Minggu, 21 November 2010

Hukum Pajak Pertemuan 1-7

By Admin



PERTEMUAN 1


 Pajak dan Hukum Pajak
 Pengertian Pajak
 Pajak adalah gejala masyarakat, artinya pajak hanya ada di dalam masyarakat.
(Rochmat Soemitro, 1992)
 Pungutan pajak mengurangi penghasilan, namun merupakan penghasilan masyarakat yang kemudian dikembalikan lagi kepada masyarakat.
 Pengertian Pajak (2)
 Pajak adalah prestasi yang dipaksakan sepihak oleh dan terutang kepada penguasa (menurut norma-norma yang ditetapkannya secara umum), tanpa adanya kontraprestasi, dan semata-mata digunakan untuk menutup pengeluaran-pengeluaran umum.
(N.J. Feldmann, 1949)
 Pajak adalah iuran wajib, berupa uang atau barang, yang dipungut oleh penguasa berdasarkan norma-norma hukum, guna menutup biaya produksi barang-barang dan jasa-jasa kolektif dalam mencapai kesejahteraan umum.
(Soeparman Soemahamidjaja, 1964)
 Pengertian Pajak (3)
 Pajak adalah iuran rakyat kepada kas negara berdasarkan undang-undang (yang dapat dipaksakan) dengan tidak mendapat jasa timbal balik (kontraprestasi), yang langsung dapat ditunjukkan dan yang digunakan untuk membayar pengeluaran umum.
 Pajak adalah peralihan kekayaan dari pihak rakyat kepada kas negara untuk membiayai pengeluaran rutin dan “surplus” nya digunakan untuk public saving yang merupakan sumber utama untuk membiayai public investment.
(Rochmat Soemitro)
 Unsur-unsur Pajak
1. Pajak peralihan kekayaan dari orang/badan ke Pemerintah.
2. Pajak dipungut berdasarkan kekuatan UU serta aturan pelaksanaannya, sehingga dapat dipaksakan.
------------------------------------------------------------------------
SOAL DAN TUGAS:
A – Berdasarkan teks hukum pajak di atas, mengapa pajak dapat dipaksakan? Jelaskan dalam satu sampai tiga kalimat.
B – Tentukan apakah setiap pernyataan berikut sesuai dengan teks hukum pajak di atas. Jawab ya atau tidak, lalu kutip kata-kata penentunya dari teks.
(i) Menurut definisi N.J. Feldmann (1949), pajak semata-mata digunakan untuk menutup pengeluaran umum.
(ii) Soeparman Soemahamidjaja menyatakan bahwa pajak hanya dapat berupa uang.
(iii) Teks hukum pajak menyebut bahwa surplus pajak digunakan untuk public saving.
C – Tolong lanjutkan teks hukum pajak di atas, mulai setelah kalimat terakhirnya.
------------------------------------------------------------------------
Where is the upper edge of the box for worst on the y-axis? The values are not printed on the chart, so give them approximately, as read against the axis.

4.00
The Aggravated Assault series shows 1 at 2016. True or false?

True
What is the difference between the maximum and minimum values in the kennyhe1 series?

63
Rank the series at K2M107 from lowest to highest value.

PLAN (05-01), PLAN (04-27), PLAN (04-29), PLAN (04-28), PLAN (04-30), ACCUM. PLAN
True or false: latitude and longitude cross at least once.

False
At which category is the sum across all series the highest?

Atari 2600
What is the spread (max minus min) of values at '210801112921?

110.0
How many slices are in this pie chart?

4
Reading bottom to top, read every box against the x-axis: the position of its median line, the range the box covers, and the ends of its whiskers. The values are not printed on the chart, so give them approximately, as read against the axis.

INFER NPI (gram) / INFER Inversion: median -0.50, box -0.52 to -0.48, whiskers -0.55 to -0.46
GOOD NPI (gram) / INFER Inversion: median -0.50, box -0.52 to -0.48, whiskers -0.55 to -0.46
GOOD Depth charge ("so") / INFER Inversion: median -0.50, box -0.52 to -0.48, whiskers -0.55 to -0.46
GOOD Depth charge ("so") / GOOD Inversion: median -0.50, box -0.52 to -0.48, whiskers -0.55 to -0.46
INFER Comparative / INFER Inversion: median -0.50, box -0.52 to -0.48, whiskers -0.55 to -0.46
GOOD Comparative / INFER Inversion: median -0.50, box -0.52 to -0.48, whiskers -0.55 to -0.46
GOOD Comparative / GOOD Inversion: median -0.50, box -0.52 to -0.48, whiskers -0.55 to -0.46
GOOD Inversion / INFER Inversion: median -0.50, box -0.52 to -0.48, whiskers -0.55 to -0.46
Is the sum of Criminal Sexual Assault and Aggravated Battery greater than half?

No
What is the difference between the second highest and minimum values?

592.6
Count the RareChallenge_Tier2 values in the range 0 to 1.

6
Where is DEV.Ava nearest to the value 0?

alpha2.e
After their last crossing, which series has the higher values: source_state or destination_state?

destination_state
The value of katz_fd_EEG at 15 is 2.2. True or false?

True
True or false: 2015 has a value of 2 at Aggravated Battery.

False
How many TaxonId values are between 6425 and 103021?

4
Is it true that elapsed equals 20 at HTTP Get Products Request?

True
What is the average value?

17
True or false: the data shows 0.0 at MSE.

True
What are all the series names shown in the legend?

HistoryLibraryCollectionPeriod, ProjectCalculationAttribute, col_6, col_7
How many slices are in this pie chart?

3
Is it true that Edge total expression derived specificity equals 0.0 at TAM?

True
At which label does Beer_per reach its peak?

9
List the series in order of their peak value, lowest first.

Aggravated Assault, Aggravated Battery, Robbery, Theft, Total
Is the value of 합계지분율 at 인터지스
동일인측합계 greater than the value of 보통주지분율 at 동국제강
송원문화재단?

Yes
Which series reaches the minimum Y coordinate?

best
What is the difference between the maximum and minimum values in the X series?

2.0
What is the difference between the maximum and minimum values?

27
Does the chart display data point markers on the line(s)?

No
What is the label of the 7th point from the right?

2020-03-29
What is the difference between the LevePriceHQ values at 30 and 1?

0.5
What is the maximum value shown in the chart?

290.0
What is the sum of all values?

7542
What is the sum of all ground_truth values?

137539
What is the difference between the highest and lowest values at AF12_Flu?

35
------------------------------------------------------------------------
JAWABAN SOAL:
A – Pajak dapat dipaksakan karena pajak dipungut berdasarkan kekuatan undang-undang serta aturan pelaksanaannya.

B –
(i) Ya: "semata-mata digunakan untuk menutup pengeluaran-pengeluaran umum"
(ii) Tidak: "berupa uang atau barang"
(iii) Ya: "digunakan untuk public saving"

C –
3. Pajak tidak dapat ditunjukkan adanya kontraprestasi langsung secara individual yang diberikan oleh pemerintah.
4. Pajak dipungut oleh negara, baik pemerintah pusat maupun pemerintah daerah.
5. Pajak diperuntukkan bagi pengeluaran-pengeluaran pemerintah, yang bila dari pemasukannya masih terdapat surplus, dipergunakan untuk membiayai investasi publik.
6. Pajak dapat digunakan sebagai alat untuk mencapai tujuan tertentu dari pemerintah.
7. Pajak dapat dipungut secara langsung atau tidak langsung.
 Dalil Pajak
 Segala pajak untuk kegunaan kas negara berdasarkan UU. (Pasal 23 ayat (2) UUD 1945)
 No Taxation without Representation
 Taxation without representation is Robbery
 Fungsi Pajak
1. Fungsi Budgetair
Memasukkan uang sebanyak-banyaknya ke kas negara, dengan tujuan untuk membiayai pengeluaran-pengeluaran negara.
2. Fungsi Regulerend
Pajak digunakan sebagai alat untuk mengatur masyarakat, baik di bidang ekonomi, sosial, maupun politik dengan tujuan tertentu.
 Hukum Pajak
 Suatu kumpulan peraturan-peraturan yang mengatur hubungan antara pemerintah sebagai pemungut pajak dengan rakyat sebagai pembayar pajak.
 Hukum pajak mengatur :
1. Siapa yang menjadi subjek pajak dan wajib pajak.
2. Objek apa saja yang menjadi objek pajak.
3. Kewajiban wajib pajak terhadap pemerintah.
4. Timbul dan hapusnya utang pajak.
5. Cara penagihan pajak.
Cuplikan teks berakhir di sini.